Neuropeptide W-23 (NPW23) is an endogenous ligand of both GPR7 and GPR8, and neuropeptide B (NPB) is an endogenous ligand of GPR7. GPR7 mRNA has been detected in regions of the cortex, the hippocampus, the hypothalamus, and the spinal cord in the rat, but GPR8 has not been found in rodents. GPR7 and GPR8 receptors have structural features in common with both opioid and somatostatin receptors. The effects of intrathecal (i.t.) application of NPW23 and NPB were tested in two inflammatory pain models (plantar injection of formalin or carrageenan) and two thermal nociceptive tests (52.5 °C and 50.5 °C hot plates) and one mechanical nociceptive test in the rat. I.t. injection of either NPW23 or NPB decreased the number of agitation behaviors induced by paw formalin injection and attenuated the level of mechanical allodynia, but not the level of thermal hyperalgesia, induced by paw carrageenan injection in a dose-dependent manner at a dose between 0.1 and 10 μg, significantly. The effects of either 10 μg of NPW23 or 10 μg of NPB were not antagonized by 10 μg of naloxone. I.t. injection of either NPW23 or NPB had no effect in both the 52.5 °C hot plate test or in the 50.5 °C hot plate tests at a dose between 1 and 100 μg. I.t. injection of either 10 μg of NPW23 or 10 μg of NPB had no effect in the mechanical nociceptive test.
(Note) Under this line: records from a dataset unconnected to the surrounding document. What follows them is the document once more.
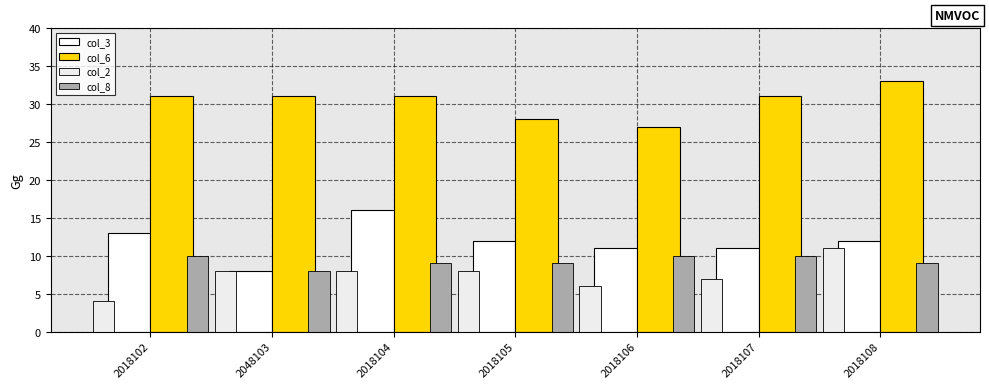

Which category has the highest value in the col_8 series?

2018102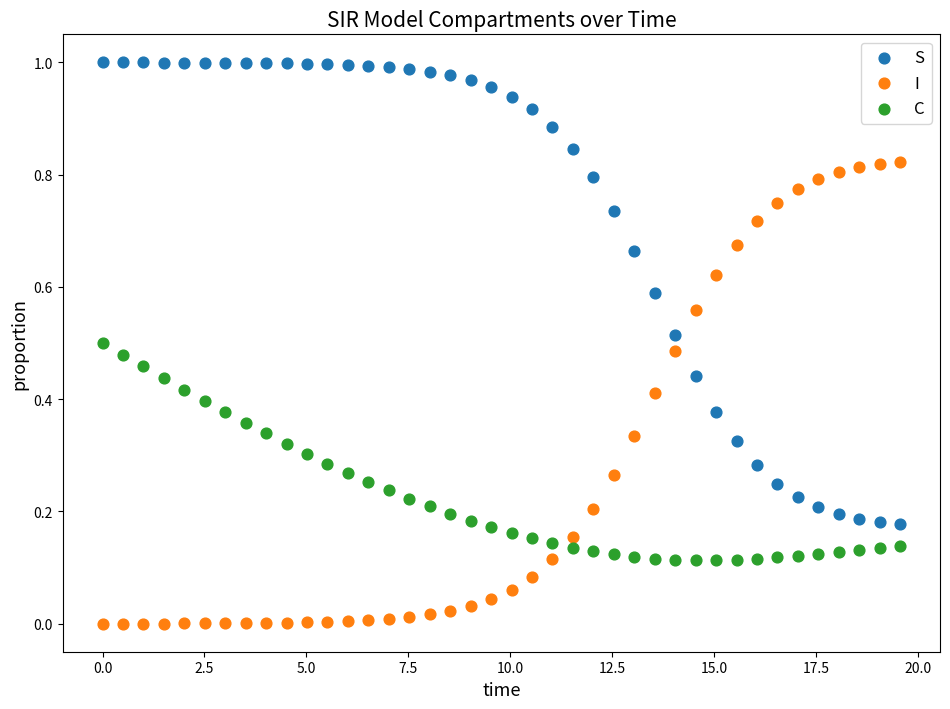

Across all data points, what is the range of X values (max minus min)?

19.6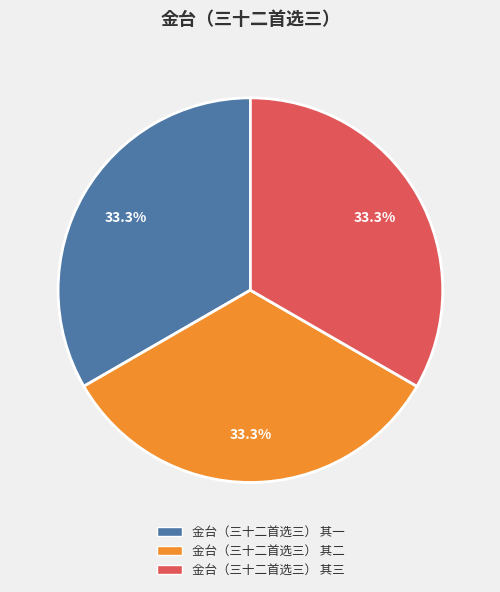

What is the ratio of the value at 金台（三十二首选三） 其一 to the value at 金台（三十二首选三） 其二?

1.0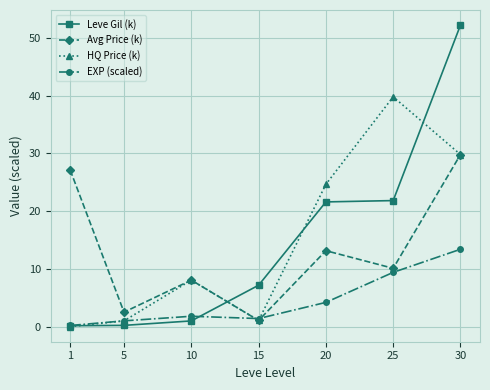

Does the chart have visible grid lines?

Yes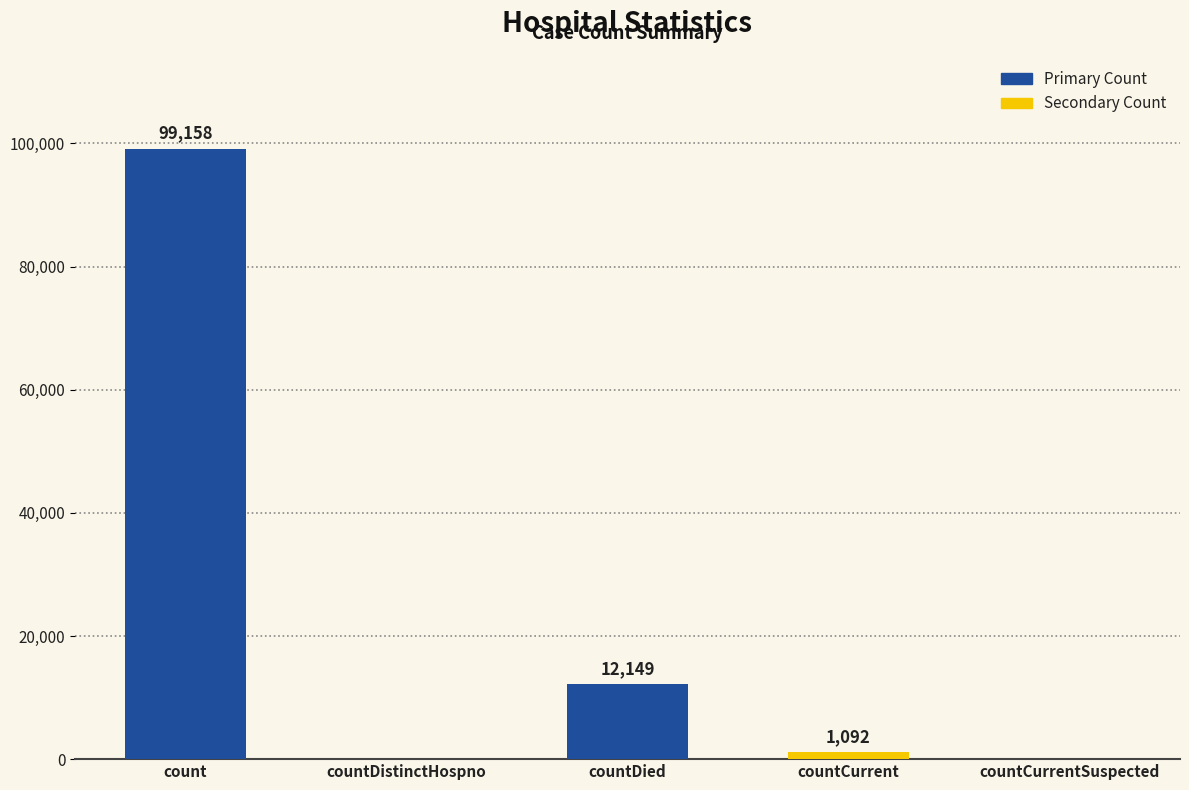

What is the change in value from countCurrent to countCurrentSuspected?

-1092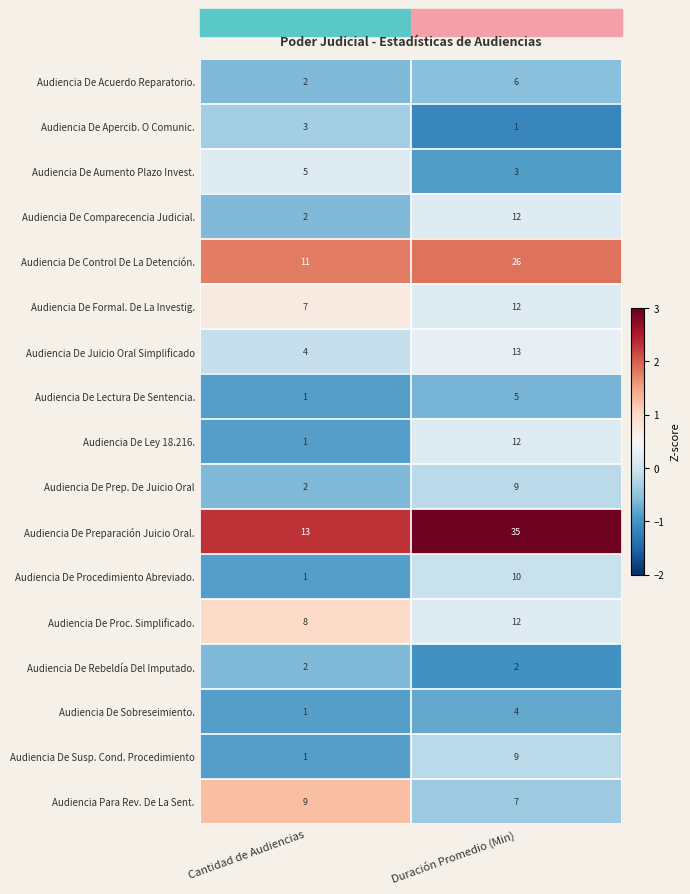

Which category has the lowest value in the Audiencia De Susp. Cond. Procedimiento series?

Cantidad de Audiencias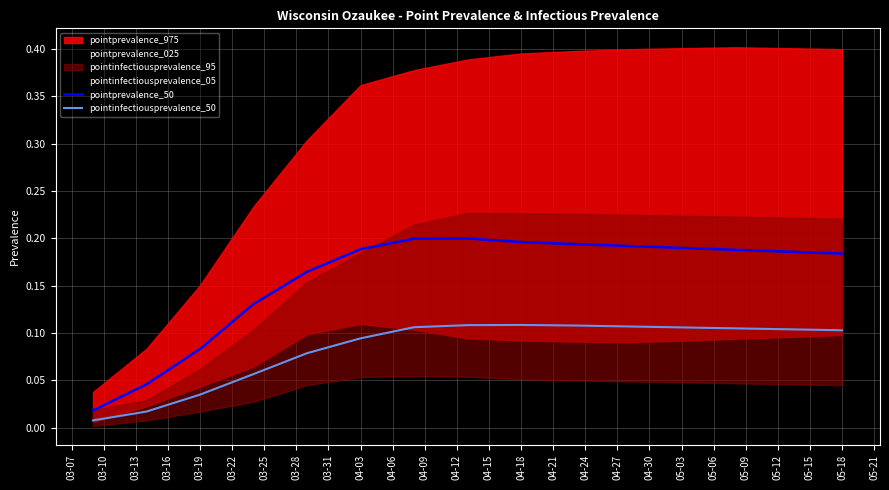

List the series in order of their overall mean, highest first.

pointprevalence_50, pointinfectiousprevalence_50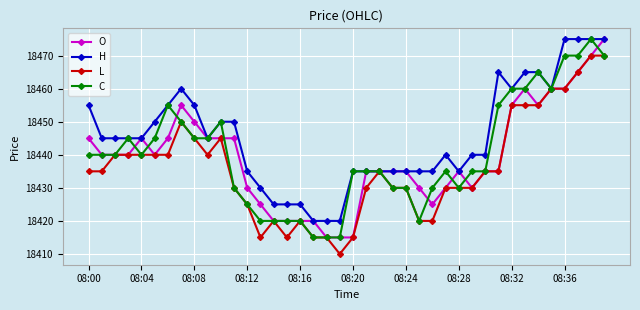

True or false: H has more than 0 interior local peaks.

True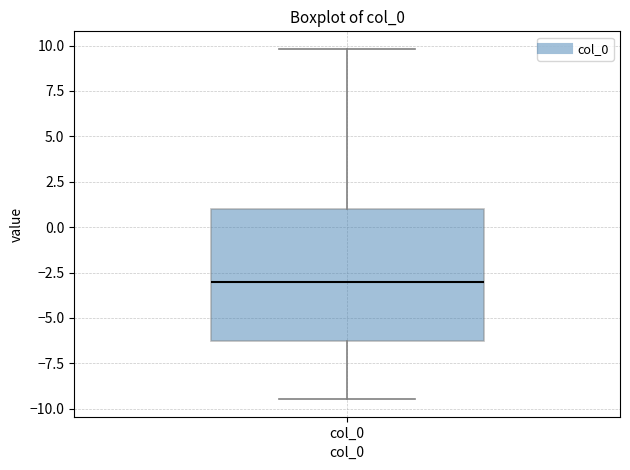

Transcribe this box plot: give where the median line is, the range the box spans, and where the two whiskers end, as read against the y-axis. The values are not printed on the chart, so give them approximately, as read against the axis.

median -3.0, box -6.5 to 1.0, whiskers -9.5 to 10.0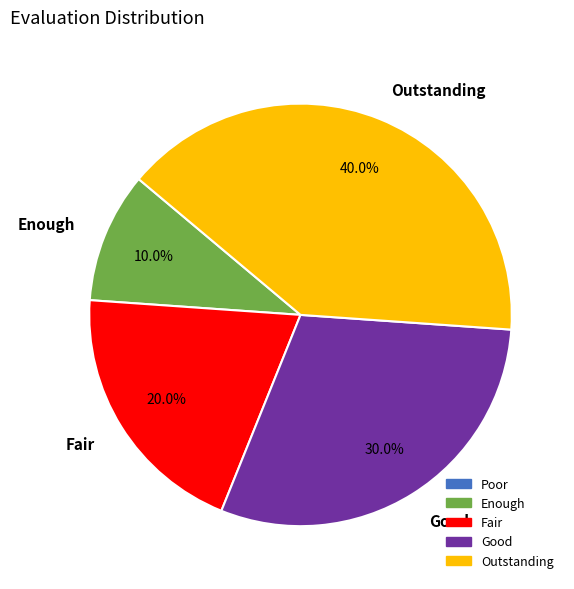

Rank the categories by value from highest to lowest.

Outstanding, Good, Fair, Enough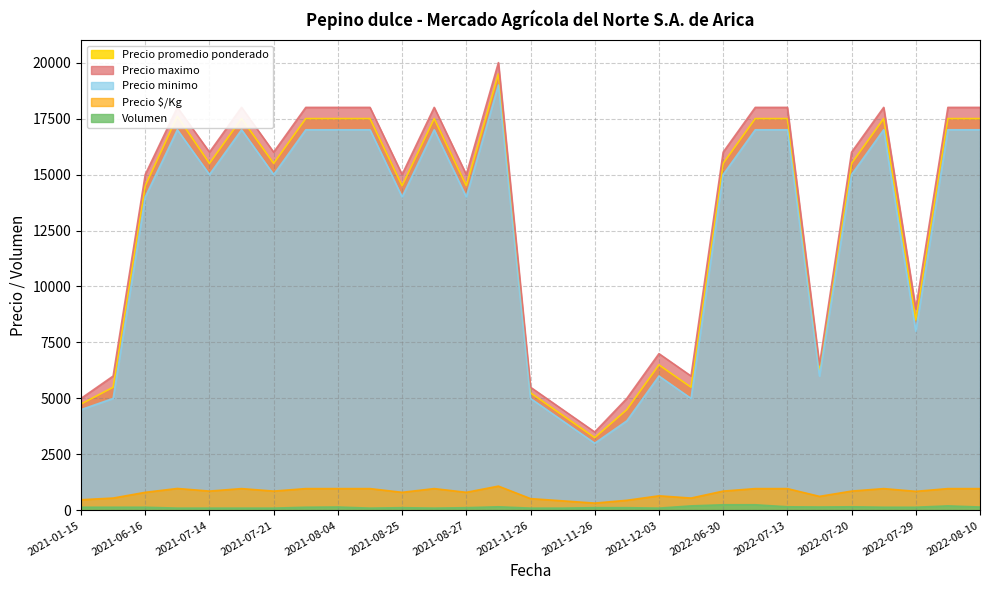

How many series are shown in this chart?

5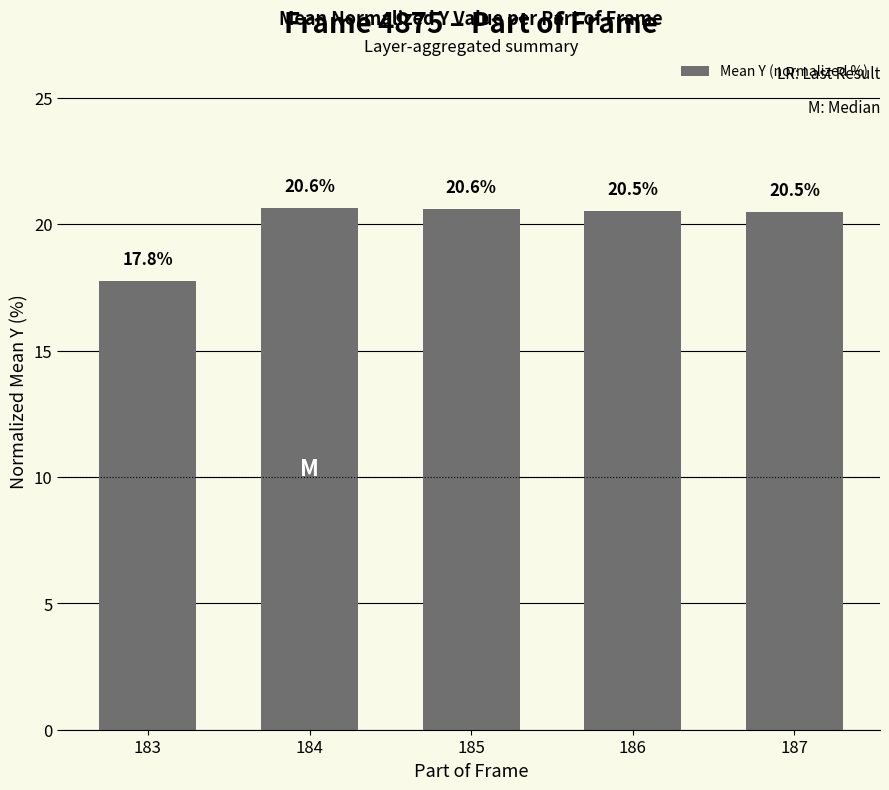

How many bars are there in total?

5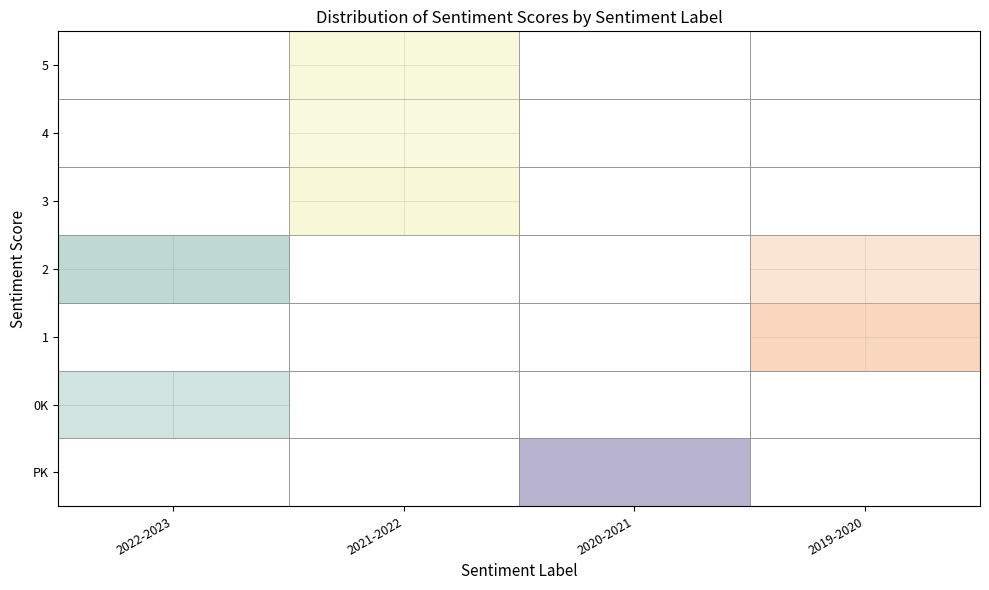

Is it true that Alexandria Smith equals 3 at 0K?

False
I.t. injection of either 10 μg of NPW23 or 10 μg of NPB significantly suppressed the expression of Fos-like immunoreactivity of the L4–5 spinal dorsal horn induced by paw formalin injection. These data suggest that both spinally-applied NPW23 and NPB suppressed the input of nociceptive information to the spinal dorsal horn, produced an analgesic effect in the formalin test, and attenuated the level of mechanical allodynia in the carrageenan test, and that either spinally applied NPW23 or spinally applied NPB had no effect in the physiological condition.